→ **Exercise aim**: In the forum thread below, list every setting value g-man says he uses, along with the season he gives for each.

→ **Extract**:

--*--

# How do the Tier 3 folks use their Rachios?



## BarakaRS (Jun 23, 2018)

Hey everyone. I am curious how folks use their Rachios when trying to achieve or even maintain a tier 3 lawn?

Now I don't want to get ahead of myself and suggest that I have a tier 3 lawn because currently I don't, but that is something I would love to get to some day.

So you folks set fixed schedules on your Rachios or do you use the Flex Daily schedule after getting your zones dialed in? I'm just curious if the Flex Daily schedules merely keep the lawn green or does the "Max Allowed Depletion irrigation model" actually create conditions that can help Drive deep healthy roots.

I have purchased my first Rachio (Gen 3), but with the prevailing knowledge that is best to water 1 inch per week spread out over a couple waterings, are the other scheduling options really necessary? Curious about everyone's opinion on this.

Thanks in advance!


----------



## g-man (Jun 15, 2017)

I've been using the flex schedule for a while. I do also track my ET independently and I cross check the rachio. Overall once it is setup correctly, it matches what I would do. I change my Max allowed and crop coefficient thru the year (I wish the do this automatically). In spring/fall I set to 1.0 and. 60%. In summer I set to 0.85 and 50%.

One thing that doesn't work great (not rachio fault), precipitation is based on the station it uses and with pop up showers it will be different than your yard. I wish there was a way to manually tweak the numbers.

Edit: I'm not at tier 3 either, but good water management helps our lawns.


----------



## BarakaRS (Jun 23, 2018)

Thanks @g-man! I'm still learning how the advanced settings work. I think I have it dialed in more now that before for the most part. (I ran a catch cup test and so forth.) But you have me wondering if I should use your seasonal summer settings at this time too. I'm only a little further north in west Michigan with the cool season lawn. Any thoughts on that?

The one thing I struggle with (that I know of since im still learning) is the crop coefficient setting. I need to understand that concept better as it relates to irrigation and my Rachio and ultimately the lawn.

--*--

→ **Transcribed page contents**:
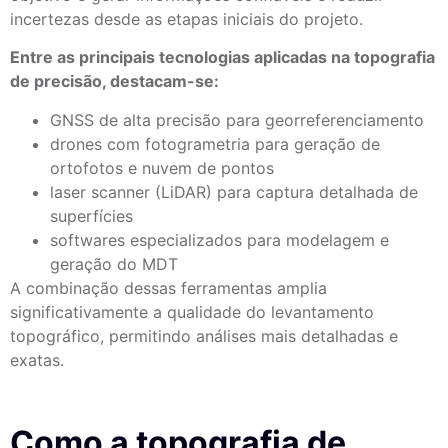
incertezas desde as etapas iniciais do projeto.
Entre as principais tecnologias aplicadas na topografia
de precisão, destacam-se:
GNSS de alta precisão para georreferenciamento
drones com fotogrametria para geração de
ortofotos e nuvem de pontos
laser scanner (LiDAR) para captura detalhada de
superfícies
softwares especializados para modelagem e
geração do MDT
A combinação dessas ferramentas amplia
significativamente a qualidade do levantamento
topográfico, permitindo análises mais detalhadas e
exatas.
Como a topografia de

--*--

→ **Task solution**:
- 1.0 (spring/fall)
- 60% (spring/fall)
- 0.85 (summer)
- 50% (summer)